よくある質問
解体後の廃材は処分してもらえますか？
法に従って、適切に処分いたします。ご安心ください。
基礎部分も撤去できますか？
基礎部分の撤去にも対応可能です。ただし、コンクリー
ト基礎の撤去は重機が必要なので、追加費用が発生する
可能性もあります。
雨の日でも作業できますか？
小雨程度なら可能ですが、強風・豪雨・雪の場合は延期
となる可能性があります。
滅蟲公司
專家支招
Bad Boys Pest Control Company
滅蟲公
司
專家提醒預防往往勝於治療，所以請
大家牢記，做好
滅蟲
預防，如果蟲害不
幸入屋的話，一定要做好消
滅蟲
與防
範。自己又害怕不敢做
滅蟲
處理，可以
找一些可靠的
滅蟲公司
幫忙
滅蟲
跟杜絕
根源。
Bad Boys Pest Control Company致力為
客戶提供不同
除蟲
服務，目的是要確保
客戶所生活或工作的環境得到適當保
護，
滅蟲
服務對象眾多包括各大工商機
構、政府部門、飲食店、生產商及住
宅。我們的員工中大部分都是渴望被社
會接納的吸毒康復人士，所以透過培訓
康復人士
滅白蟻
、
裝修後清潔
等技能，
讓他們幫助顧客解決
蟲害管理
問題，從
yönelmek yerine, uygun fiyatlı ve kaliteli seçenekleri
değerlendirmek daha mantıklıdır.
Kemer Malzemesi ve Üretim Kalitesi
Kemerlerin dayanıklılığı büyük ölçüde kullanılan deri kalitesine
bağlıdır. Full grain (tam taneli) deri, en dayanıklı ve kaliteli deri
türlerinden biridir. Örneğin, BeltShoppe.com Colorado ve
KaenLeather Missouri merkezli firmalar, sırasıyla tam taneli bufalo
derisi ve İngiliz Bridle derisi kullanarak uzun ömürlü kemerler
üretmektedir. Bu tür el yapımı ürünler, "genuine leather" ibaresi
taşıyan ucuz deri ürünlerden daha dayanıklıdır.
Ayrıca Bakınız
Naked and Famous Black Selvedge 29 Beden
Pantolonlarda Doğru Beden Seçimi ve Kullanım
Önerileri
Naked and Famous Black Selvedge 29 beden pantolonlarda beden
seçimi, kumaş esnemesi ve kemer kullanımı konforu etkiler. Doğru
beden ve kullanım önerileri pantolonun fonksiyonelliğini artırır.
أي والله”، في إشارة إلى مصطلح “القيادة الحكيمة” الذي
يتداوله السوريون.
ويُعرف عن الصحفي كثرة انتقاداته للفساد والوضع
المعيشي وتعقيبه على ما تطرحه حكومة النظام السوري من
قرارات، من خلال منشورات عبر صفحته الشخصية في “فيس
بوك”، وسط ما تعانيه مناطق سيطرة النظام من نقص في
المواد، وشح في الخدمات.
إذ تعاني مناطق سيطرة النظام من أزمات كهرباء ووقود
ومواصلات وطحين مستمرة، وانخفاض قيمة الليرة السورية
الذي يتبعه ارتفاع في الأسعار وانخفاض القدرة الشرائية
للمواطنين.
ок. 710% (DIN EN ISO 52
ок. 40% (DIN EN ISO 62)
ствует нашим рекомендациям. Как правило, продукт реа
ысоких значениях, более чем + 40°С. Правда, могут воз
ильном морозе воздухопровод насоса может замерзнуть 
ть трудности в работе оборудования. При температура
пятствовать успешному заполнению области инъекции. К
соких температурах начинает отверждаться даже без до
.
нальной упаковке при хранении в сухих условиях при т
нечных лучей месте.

-=-=-

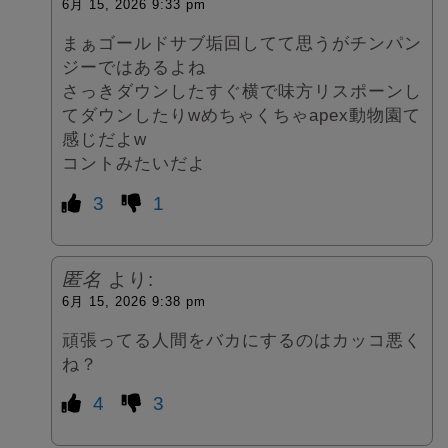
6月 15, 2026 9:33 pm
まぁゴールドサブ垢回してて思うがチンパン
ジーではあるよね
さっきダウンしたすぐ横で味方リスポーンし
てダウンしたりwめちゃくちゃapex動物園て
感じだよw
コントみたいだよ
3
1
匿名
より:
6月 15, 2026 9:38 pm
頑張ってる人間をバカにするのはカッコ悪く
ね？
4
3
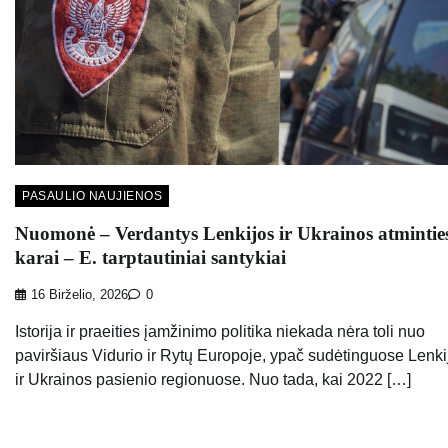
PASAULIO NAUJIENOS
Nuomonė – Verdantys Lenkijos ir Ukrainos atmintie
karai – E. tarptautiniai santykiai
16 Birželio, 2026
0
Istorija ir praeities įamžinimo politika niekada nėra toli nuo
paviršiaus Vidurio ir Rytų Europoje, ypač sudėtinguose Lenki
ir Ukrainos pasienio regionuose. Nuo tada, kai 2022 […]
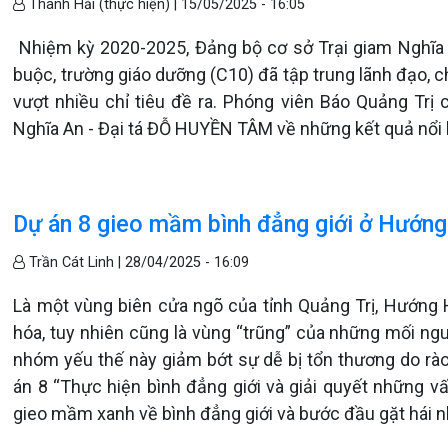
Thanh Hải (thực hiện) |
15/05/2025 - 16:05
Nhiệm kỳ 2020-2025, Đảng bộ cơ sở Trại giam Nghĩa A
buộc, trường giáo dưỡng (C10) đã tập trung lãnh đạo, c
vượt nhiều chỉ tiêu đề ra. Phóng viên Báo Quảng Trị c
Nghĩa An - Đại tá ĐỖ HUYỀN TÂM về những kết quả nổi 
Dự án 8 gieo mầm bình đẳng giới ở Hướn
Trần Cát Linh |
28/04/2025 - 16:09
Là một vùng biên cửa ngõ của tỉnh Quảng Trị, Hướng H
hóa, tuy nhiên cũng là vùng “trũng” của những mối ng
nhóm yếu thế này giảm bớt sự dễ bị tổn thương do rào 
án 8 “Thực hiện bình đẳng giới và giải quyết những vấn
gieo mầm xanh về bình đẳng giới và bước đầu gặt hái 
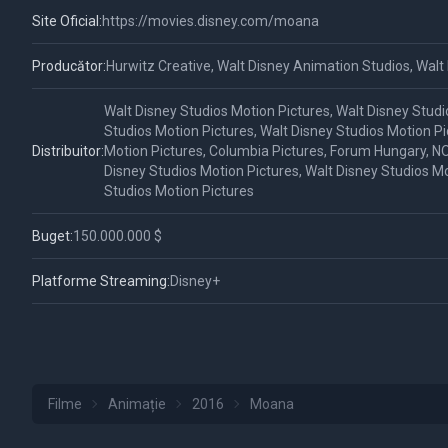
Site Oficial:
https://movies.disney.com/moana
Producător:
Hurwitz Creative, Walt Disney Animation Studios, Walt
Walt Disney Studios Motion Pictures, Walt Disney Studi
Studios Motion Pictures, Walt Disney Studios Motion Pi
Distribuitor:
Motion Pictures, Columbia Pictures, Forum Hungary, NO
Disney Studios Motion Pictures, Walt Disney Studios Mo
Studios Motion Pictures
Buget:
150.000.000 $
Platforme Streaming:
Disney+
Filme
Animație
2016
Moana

-=-=-

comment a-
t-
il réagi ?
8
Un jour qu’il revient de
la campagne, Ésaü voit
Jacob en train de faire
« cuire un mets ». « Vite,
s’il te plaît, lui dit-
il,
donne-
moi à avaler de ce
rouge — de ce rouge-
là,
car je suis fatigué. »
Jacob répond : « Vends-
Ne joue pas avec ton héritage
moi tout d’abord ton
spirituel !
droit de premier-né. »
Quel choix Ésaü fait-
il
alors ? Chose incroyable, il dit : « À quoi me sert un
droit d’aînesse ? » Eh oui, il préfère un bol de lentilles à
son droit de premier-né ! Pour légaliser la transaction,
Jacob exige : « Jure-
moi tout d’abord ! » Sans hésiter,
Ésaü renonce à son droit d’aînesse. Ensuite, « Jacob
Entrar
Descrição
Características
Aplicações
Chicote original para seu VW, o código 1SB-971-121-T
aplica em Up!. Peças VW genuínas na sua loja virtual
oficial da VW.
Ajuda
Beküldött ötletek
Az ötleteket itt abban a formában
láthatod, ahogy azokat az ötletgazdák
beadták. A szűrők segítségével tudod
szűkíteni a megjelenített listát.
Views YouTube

-=-=-

**What this task involves**:
Lay out the material above as a Markdown table with the columns Row and Text, starting with the line containing "PASAULIO NAUJIENOS" and continuing up to and including the line containing "ir Ukrainos pasienio". Number each line in Row, put the line itself in Text, and leave out any blank lines.

**Response below**:
| Row | Text |
|---|---|
| 1 | PASAULIO NAUJIENOS |
| 2 | Nuomonė – Verdantys Lenkijos ir Ukrainos atmintie |
| 3 | karai – E. tarptautiniai santykiai |
| 4 | 16 Birželio, 2026 |
| 5 | 0 |
| 6 | Istorija ir praeities įamžinimo politika niekada nėra toli nuo |
| 7 | paviršiaus Vidurio ir Rytų Europoje, ypač sudėtinguose Lenki |
| 8 | ir Ukrainos pasienio regionuose. Nuo tada, kai 2022 […] |